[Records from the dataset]
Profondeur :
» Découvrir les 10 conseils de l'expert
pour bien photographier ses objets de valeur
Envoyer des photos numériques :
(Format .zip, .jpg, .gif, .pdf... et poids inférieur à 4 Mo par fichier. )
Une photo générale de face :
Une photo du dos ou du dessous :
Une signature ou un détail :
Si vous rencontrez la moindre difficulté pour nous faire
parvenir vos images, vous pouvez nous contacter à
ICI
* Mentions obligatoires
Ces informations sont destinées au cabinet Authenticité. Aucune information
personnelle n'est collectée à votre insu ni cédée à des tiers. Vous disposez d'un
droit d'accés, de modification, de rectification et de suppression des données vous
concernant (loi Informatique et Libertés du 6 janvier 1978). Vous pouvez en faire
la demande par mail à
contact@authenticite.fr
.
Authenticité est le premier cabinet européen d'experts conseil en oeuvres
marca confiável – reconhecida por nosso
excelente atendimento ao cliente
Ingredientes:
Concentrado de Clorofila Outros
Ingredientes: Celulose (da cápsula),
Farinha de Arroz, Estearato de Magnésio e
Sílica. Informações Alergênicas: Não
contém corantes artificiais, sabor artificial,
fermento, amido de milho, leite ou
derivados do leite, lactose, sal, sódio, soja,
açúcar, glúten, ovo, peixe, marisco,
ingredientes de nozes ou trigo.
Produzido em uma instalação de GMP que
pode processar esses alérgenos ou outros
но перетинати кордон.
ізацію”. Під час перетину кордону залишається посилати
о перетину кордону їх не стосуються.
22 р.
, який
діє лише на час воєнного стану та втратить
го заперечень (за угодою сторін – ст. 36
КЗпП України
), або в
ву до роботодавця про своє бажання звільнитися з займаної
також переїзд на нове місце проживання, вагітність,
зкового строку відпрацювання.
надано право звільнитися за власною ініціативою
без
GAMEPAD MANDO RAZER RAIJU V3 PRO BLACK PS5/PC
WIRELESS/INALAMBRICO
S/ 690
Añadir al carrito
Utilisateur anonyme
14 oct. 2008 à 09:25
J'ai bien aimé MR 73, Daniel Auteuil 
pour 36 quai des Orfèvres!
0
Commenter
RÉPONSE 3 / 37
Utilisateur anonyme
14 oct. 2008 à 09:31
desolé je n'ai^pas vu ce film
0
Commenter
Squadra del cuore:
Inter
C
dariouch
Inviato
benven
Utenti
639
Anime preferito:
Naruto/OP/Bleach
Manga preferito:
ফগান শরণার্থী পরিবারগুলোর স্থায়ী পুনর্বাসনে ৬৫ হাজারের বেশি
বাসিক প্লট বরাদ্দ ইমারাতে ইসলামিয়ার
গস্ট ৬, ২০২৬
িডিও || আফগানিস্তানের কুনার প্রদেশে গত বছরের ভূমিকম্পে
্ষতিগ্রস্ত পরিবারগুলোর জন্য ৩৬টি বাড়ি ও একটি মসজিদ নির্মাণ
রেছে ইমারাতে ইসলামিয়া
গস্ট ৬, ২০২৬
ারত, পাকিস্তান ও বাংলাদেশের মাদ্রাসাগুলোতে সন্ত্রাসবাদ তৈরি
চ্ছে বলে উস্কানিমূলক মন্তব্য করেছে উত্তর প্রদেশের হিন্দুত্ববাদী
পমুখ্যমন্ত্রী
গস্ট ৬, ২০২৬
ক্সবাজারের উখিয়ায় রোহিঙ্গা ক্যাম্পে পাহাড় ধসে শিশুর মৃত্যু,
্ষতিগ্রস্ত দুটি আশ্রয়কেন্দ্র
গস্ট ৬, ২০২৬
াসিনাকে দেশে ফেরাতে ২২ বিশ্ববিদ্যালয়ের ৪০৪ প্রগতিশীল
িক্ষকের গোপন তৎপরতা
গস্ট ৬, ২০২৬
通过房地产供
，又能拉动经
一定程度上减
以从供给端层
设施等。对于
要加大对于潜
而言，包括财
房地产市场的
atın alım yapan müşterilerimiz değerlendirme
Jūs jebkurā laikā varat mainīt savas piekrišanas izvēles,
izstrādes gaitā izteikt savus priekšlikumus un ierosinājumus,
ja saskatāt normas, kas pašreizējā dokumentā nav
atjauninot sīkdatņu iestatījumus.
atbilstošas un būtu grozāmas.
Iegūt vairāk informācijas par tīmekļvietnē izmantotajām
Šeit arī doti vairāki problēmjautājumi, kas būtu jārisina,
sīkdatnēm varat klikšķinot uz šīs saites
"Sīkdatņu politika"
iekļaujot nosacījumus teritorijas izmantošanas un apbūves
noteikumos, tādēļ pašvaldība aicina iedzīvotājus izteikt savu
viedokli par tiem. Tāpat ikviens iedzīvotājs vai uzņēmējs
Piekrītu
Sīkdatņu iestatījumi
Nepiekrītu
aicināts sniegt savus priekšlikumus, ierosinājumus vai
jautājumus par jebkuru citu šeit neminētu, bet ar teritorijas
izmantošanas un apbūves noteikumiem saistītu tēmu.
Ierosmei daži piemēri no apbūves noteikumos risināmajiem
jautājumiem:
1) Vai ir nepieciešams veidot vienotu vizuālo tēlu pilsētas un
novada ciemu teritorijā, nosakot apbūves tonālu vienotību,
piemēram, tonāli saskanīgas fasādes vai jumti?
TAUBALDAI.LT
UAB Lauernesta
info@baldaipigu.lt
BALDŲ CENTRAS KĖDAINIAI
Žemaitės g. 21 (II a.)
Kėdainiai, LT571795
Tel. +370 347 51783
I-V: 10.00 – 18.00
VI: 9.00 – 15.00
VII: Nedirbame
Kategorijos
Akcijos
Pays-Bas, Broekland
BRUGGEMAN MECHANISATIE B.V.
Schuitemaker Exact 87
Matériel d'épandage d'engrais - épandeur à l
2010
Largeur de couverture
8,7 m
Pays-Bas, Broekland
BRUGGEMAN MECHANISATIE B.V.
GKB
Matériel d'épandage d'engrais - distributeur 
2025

* [Assignment]
Reproduce every item above line for line, with no changes.

* [Exercise output]
Profondeur :
» Découvrir les 10 conseils de l'expert
pour bien photographier ses objets de valeur
Envoyer des photos numériques :
(Format .zip, .jpg, .gif, .pdf... et poids inférieur à 4 Mo par fichier. )
Une photo générale de face :
Une photo du dos ou du dessous :
Une signature ou un détail :
Si vous rencontrez la moindre difficulté pour nous faire
parvenir vos images, vous pouvez nous contacter à
ICI
* Mentions obligatoires
Ces informations sont destinées au cabinet Authenticité. Aucune information
personnelle n'est collectée à votre insu ni cédée à des tiers. Vous disposez d'un
droit d'accés, de modification, de rectification et de suppression des données vous
concernant (loi Informatique et Libertés du 6 janvier 1978). Vous pouvez en faire
la demande par mail à
contact@authenticite.fr
.
Authenticité est le premier cabinet européen d'experts conseil en oeuvres
marca confiável – reconhecida por nosso
excelente atendimento ao cliente
Ingredientes:
Concentrado de Clorofila Outros
Ingredientes: Celulose (da cápsula),
Farinha de Arroz, Estearato de Magnésio e
Sílica. Informações Alergênicas: Não
contém corantes artificiais, sabor artificial,
fermento, amido de milho, leite ou
derivados do leite, lactose, sal, sódio, soja,
açúcar, glúten, ovo, peixe, marisco,
ingredientes de nozes ou trigo.
Produzido em uma instalação de GMP que
pode processar esses alérgenos ou outros
но перетинати кордон.
ізацію”. Під час перетину кордону залишається посилати
о перетину кордону їх не стосуються.
22 р.
, який
діє лише на час воєнного стану та втратить
го заперечень (за угодою сторін – ст. 36
КЗпП України
), або в
ву до роботодавця про своє бажання звільнитися з займаної
також переїзд на нове місце проживання, вагітність,
зкового строку відпрацювання.
надано право звільнитися за власною ініціативою
без
GAMEPAD MANDO RAZER RAIJU V3 PRO BLACK PS5/PC
WIRELESS/INALAMBRICO
S/ 690
Añadir al carrito
Utilisateur anonyme
14 oct. 2008 à 09:25
J'ai bien aimé MR 73, Daniel Auteuil 
pour 36 quai des Orfèvres!
0
Commenter
RÉPONSE 3 / 37
Utilisateur anonyme
14 oct. 2008 à 09:31
desolé je n'ai^pas vu ce film
0
Commenter
Squadra del cuore:
Inter
C
dariouch
Inviato
benven
Utenti
639
Anime preferito:
Naruto/OP/Bleach
Manga preferito:
ফগান শরণার্থী পরিবারগুলোর স্থায়ী পুনর্বাসনে ৬৫ হাজারের বেশি
বাসিক প্লট বরাদ্দ ইমারাতে ইসলামিয়ার
গস্ট ৬, ২০২৬
িডিও || আফগানিস্তানের কুনার প্রদেশে গত বছরের ভূমিকম্পে
্ষতিগ্রস্ত পরিবারগুলোর জন্য ৩৬টি বাড়ি ও একটি মসজিদ নির্মাণ
রেছে ইমারাতে ইসলামিয়া
গস্ট ৬, ২০২৬
ারত, পাকিস্তান ও বাংলাদেশের মাদ্রাসাগুলোতে সন্ত্রাসবাদ তৈরি
চ্ছে বলে উস্কানিমূলক মন্তব্য করেছে উত্তর প্রদেশের হিন্দুত্ববাদী
পমুখ্যমন্ত্রী
গস্ট ৬, ২০২৬
ক্সবাজারের উখিয়ায় রোহিঙ্গা ক্যাম্পে পাহাড় ধসে শিশুর মৃত্যু,
্ষতিগ্রস্ত দুটি আশ্রয়কেন্দ্র
গস্ট ৬, ২০২৬
াসিনাকে দেশে ফেরাতে ২২ বিশ্ববিদ্যালয়ের ৪০৪ প্রগতিশীল
িক্ষকের গোপন তৎপরতা
গস্ট ৬, ২০২৬
通过房地产供
，又能拉动经
一定程度上减
以从供给端层
设施等。对于
要加大对于潜
而言，包括财
房地产市场的
atın alım yapan müşterilerimiz değerlendirme
Jūs jebkurā laikā varat mainīt savas piekrišanas izvēles,
izstrādes gaitā izteikt savus priekšlikumus un ierosinājumus,
ja saskatāt normas, kas pašreizējā dokumentā nav
atjauninot sīkdatņu iestatījumus.
atbilstošas un būtu grozāmas.
Iegūt vairāk informācijas par tīmekļvietnē izmantotajām
Šeit arī doti vairāki problēmjautājumi, kas būtu jārisina,
sīkdatnēm varat klikšķinot uz šīs saites
"Sīkdatņu politika"
iekļaujot nosacījumus teritorijas izmantošanas un apbūves
noteikumos, tādēļ pašvaldība aicina iedzīvotājus izteikt savu
viedokli par tiem. Tāpat ikviens iedzīvotājs vai uzņēmējs
Piekrītu
Sīkdatņu iestatījumi
Nepiekrītu
aicināts sniegt savus priekšlikumus, ierosinājumus vai
jautājumus par jebkuru citu šeit neminētu, bet ar teritorijas
izmantošanas un apbūves noteikumiem saistītu tēmu.
Ierosmei daži piemēri no apbūves noteikumos risināmajiem
jautājumiem:
1) Vai ir nepieciešams veidot vienotu vizuālo tēlu pilsētas un
novada ciemu teritorijā, nosakot apbūves tonālu vienotību,
piemēram, tonāli saskanīgas fasādes vai jumti?
TAUBALDAI.LT
UAB Lauernesta
info@baldaipigu.lt
BALDŲ CENTRAS KĖDAINIAI
Žemaitės g. 21 (II a.)
Kėdainiai, LT571795
Tel. +370 347 51783
I-V: 10.00 – 18.00
VI: 9.00 – 15.00
VII: Nedirbame
Kategorijos
Akcijos
Pays-Bas, Broekland
BRUGGEMAN MECHANISATIE B.V.
Schuitemaker Exact 87
Matériel d'épandage d'engrais - épandeur à l
2010
Largeur de couverture
8,7 m
Pays-Bas, Broekland
BRUGGEMAN MECHANISATIE B.V.
GKB
Matériel d'épandage d'engrais - distributeur 
2025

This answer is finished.